ECLI:NL:RBDHA:2023:12758
Rechtbank Den Haag
- Eerste aanleg - enkelvoudig
- Rechtspraak.nl
Beroep tegen niet tijdig nemen van besluit op aanvraag tot verlening van een machtiging tot voorlopig verblijf
In deze zaak heeft eiseres beroep ingesteld tegen het niet tijdig nemen van een besluit op haar aanvraag tot verlening van een machtiging tot voorlopig verblijf (mvv) voor verblijf bij haar referent, Rajab Rajab. De aanvraag is op 14 september 2022 ingediend, en de verweerder, de staatssecretaris van Justitie en Veiligheid, had op grond van de Vreemdelingenwet 2000 binnen 90 dagen moeten beslissen. De beslistermijn is echter verlengd met drie maanden, waardoor de deadline op 14 maart 2023 viel. Eiseres heeft verweerder op 24 maart 2023 in gebreke gesteld, en het beroep is op 23 mei 2023 ingesteld, wat tijdig is gebeurd.
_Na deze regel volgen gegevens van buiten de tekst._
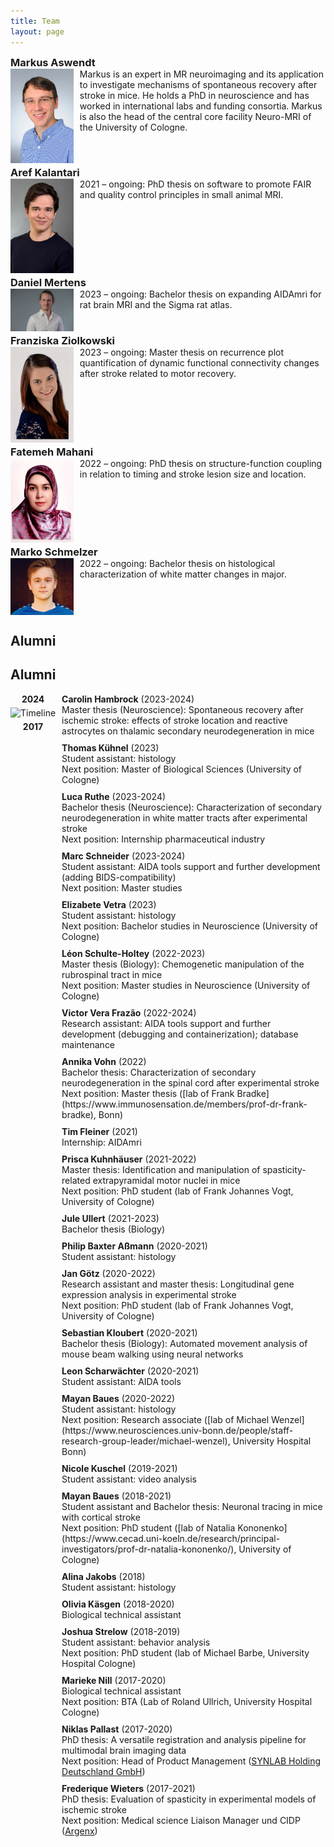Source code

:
 ```yaml
---
title: Team
layout: page
---
```

<style>
    h3 {
        margin-bottom: 0;
        margin-top: 0;
    }
    .clearfix::after {
        content: ""; 
        clear: both; 
        display: table;
    }
    .team-member {
        margin-bottom: 5px;
    }
    .team-member img {
        margin-right: 10px;
    }
    .alumni-entry {
        margin-bottom: 10px;
    }
    .alumni-entry b {
        display: inline-block;
    }
    .alumni-entry .year {
        display: inline;
    }
</style>

### Markus Aswendt
<div class="clearfix team-member">
    <img src="img/aswendt_markus_MFK_5702_corrected_small.JPG"
         alt="Testimage"
         style="width: 20%; height: auto; float: left;" />
    Markus is an expert in MR neuroimaging and its application to investigate mechanisms of spontaneous recovery after stroke in mice. He holds a PhD in neuroscience and has worked in international labs and funding consortia. Markus is also the head of the central core facility Neuro-MRI of the University of Cologne.
</div>

### Aref Kalantari
<div class="clearfix team-member">
    <img src="img/Aref_Kalantari.jpeg"
         alt="Testimage"
         style="width: 20%; height: auto; float: left;" />
    2021 – ongoing: PhD thesis on software to promote FAIR and quality control principles in small animal MRI.
</div>

### Daniel Mertens
<div class="clearfix team-member">
    <img src="img/Daniel_Mertens_2023.jpg"
         alt="Testimage"
         style="width: 20%; height: auto; float: left;" />
    2023 – ongoing: Bachelor thesis on expanding AIDAmri for rat brain MRI and the Sigma rat atlas.
</div>

### Franziska Ziolkowski
<div class="clearfix team-member">
    <img src="img/Franziska_2022-12-14 09.30.06.jpg"
         alt="Testimage"
         style="width: 20%; height: auto; float: left;" />
    2023 – ongoing: Master thesis on recurrence plot quantification of dynamic functional connectivity changes after stroke related to motor recovery.
</div>

### Fatemeh Mahani
<div class="clearfix team-member">
    <img src="img/FatemehMahani.jpg"
         alt="Testimage"
         style="width: 20%; height: auto; float: left;" />
    2022 – ongoing: PhD thesis on structure-function coupling in relation to timing and stroke lesion size and location.
</div>

### Marko Schmelzer
<div class="clearfix team-member">
    <img src="img/Marko_2022-12-14 09.27.52.jpg"
         alt="Testimage"
         style="width: 20%; height: auto; float: left;" />
    2022 – ongoing: Bachelor thesis on histological characterization of white matter changes in major.
</div>

## Alumni
## Alumni

<div style="display: flex; align-items: flex-start;">
    <div style="flex-shrink: 0; display: flex; flex-direction: column; align-items: center;">
        <div style="margin-bottom: 5px; font-weight: bold;">2024</div>
        <div style="flex-grow: 1; display: flex; align-items: stretch;">
            <img src="timeline.svg" alt="Timeline" style="height: 100%; margin: 0;" />
        </div>
        <div style="margin-top: 5px; font-weight: bold;">2017</div>
    </div>
    <div style="margin-left: 10px; display: flex; flex-direction: column; justify-content: flex-start;">
        <div class="alumni-entry">
            <b>Carolin Hambrock</b> (2023-2024)<br>
            Master thesis (Neuroscience): Spontaneous recovery after ischemic stroke: effects of stroke location and reactive astrocytes on thalamic secondary neurodegeneration in mice<br>
        </div>
        <div class="alumni-entry">
            <b>Thomas Kühnel</b> (2023)<br>
            Student assistant: histology<br>
            Next position: Master of Biological Sciences (University of Cologne)
        </div>
        <div class="alumni-entry">
            <b>Luca Ruthe</b> (2023-2024)<br>
            Bachelor thesis (Neuroscience): Characterization of secondary neurodegeneration in white matter tracts after experimental stroke<br>
            Next position: Internship pharmaceutical industry
        </div>
        <div class="alumni-entry">
            <b>Marc Schneider</b> (2023-2024)<br>
            Student assistant: AIDA tools support and further development (adding BIDS-compatibility)<br>
            Next position: Master studies
        </div>
        <div class="alumni-entry">
            <b>Elizabete Vetra</b> (2023)<br>
            Student assistant: histology<br>
            Next position: Bachelor studies in Neuroscience (University of Cologne)
        </div>
        <div class="alumni-entry">
            <b>Léon Schulte-Holtey</b> (2022-2023)<br>
            Master thesis (Biology): Chemogenetic manipulation of the rubrospinal tract in mice<br>
            Next position: Master studies in Neuroscience (University of Cologne)
        </div>
        <div class="alumni-entry">
            <b>Victor Vera Frazão</b> (2022-2024)<br>
            Research assistant: AIDA tools support and further development (debugging and containerization); database maintenance<br>
        </div>
        <div class="alumni-entry">
            <b>Annika Vohn</b> (2022)<br>
            Bachelor thesis: Characterization of secondary neurodegeneration in the spinal cord after experimental stroke<br>
            Next position: Master thesis ([lab of Frank Bradke](https://www.immunosensation.de/members/prof-dr-frank-bradke), Bonn)
        </div>
        <div class="alumni-entry">
            <b>Tim Fleiner</b> (2021)<br>
            Internship: AIDAmri<br>
        </div>
        <div class="alumni-entry">
            <b>Prisca Kuhnhäuser</b> (2021-2022)<br>
            Master thesis: Identification and manipulation of spasticity-related extrapyramidal motor nuclei in mice<br>
            Next position: PhD student (lab of Frank Johannes Vogt, University of Cologne)
        </div>
        <div class="alumni-entry">
            <b>Jule Ullert</b> (2021-2023)<br>
            Bachelor thesis (Biology)<br>
        </div>
        <div class="alumni-entry">
            <b>Philip Baxter Aßmann</b> (2020-2021)<br>
            Student assistant: histology<br>
        </div>
        <div class="alumni-entry">
            <b>Jan Götz</b> (2020-2022)<br>
            Research assistant and master thesis: Longitudinal gene expression analysis in experimental stroke<br>
            Next position: PhD student (lab of Frank Johannes Vogt, University of Cologne)
        </div>
        <div class="alumni-entry">
            <b>Sebastian Kloubert</b> (2020-2021)<br>
            Bachelor thesis (Biology): Automated movement analysis of mouse beam walking using neural networks<br>
        </div>
        <div class="alumni-entry">
            <b>Leon Scharwächter</b> (2020-2021)<br>
            Student assistant: AIDA tools<br>
        </div>
        <div class="alumni-entry">
            <b>Mayan Baues</b> (2020-2022)<br>
            Student assistant: histology<br>
            Next position: Research associate ([lab of Michael Wenzel](https://www.neurosciences.univ-bonn.de/people/staff-research-group-leader/michael-wenzel), University Hospital Bonn)
        </div>
        <div class="alumni-entry">
            <b>Nicole Kuschel</b> (2019-2021)<br>
            Student assistant: video analysis<br>
        </div>
        <div class="alumni-entry">
            <b>Mayan Baues</b> (2018-2021)<br>
            Student assistant and Bachelor thesis: Neuronal tracing in mice with cortical stroke<br>
            Next position: PhD student ([lab of Natalia Kononenko](https://www.cecad.uni-koeln.de/research/principal-investigators/prof-dr-natalia-kononenko/), University of Cologne)
        </div>
        <div class="alumni-entry">
            <b>Alina Jakobs</b> (2018)<br>
            Student assistant: histology<br>
        </div>
        <div class="alumni-entry">
            <b>Olivia Käsgen</b> (2018-2020)<br>
            Biological technical assistant<br>
        </div>
        <div class="alumni-entry">
            <b>Joshua Strelow</b> (2018-2019)<br>
            Student assistant: behavior analysis<br>
            Next position: PhD student (lab of Michael Barbe, University Hospital Cologne)
        </div>
        <div class="alumni-entry">
            <b>Marieke Nill</b> (2017-2020)<br>
            Biological technical assistant<br>
            Next position: BTA (Lab of Roland Ullrich, University Hospital Cologne)
        </div>
        <div class="alumni-entry">
            <b>Niklas Pallast</b> (2017-2020)<br>
            PhD thesis: A versatile registration and analysis pipeline for multimodal brain imaging data<br>
            Next position: Head of Product Management (<a href="https://www.synlab.de/" title="SYNLAB Holding Deutschland GmbH">SYNLAB Holding Deutschland GmbH</a>)
        </div>
        <div class="alumni-entry">
            <b>Frederique Wieters</b> (2017-2021)<br>
            PhD thesis: Evaluation of spasticity in experimental models of ischemic stroke<br>
            Next position: Medical science Liaison Manager und CIDP (<a href="https://www.argenx.de/" title="Argenx">Argenx</a>)
        </div>
    </div>
</div>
De rechtbank heeft op basis van artikel 8:54 van de Algemene wet bestuursrecht (Awb) uitspraak gedaan zonder zitting. De rechtbank oordeelt dat het beroep gegrond is, omdat de termijn voor het nemen van een besluit is verstreken. Eiseres verzoekt de rechtbank om de reeds verbeurde dwangsommen vast te stellen en om verweerder op te dragen binnen twee weken na de uitspraak alsnog een besluit bekend te maken. De rechtbank legt een termijn van twintig weken op voor verweerder om alsnog een besluit te nemen, met een dwangsom van € 100 per dag voor elke dag dat deze termijn wordt overschreden, tot een maximum van € 7.500.
Daarnaast heeft de rechtbank vastgesteld dat verweerder aan eiseres € 1.442 aan bestuurlijke dwangsommen heeft verbeurd, en veroordeelt verweerder in de proceskosten van eiseres tot een bedrag van € 418,50, evenals de vergoeding van het griffierecht van € 184. De uitspraak is gedaan door rechter E.F. Bethlehem, in aanwezigheid van griffier R. de Mul, en is openbaar gemaakt op www.rechtspraak.nl.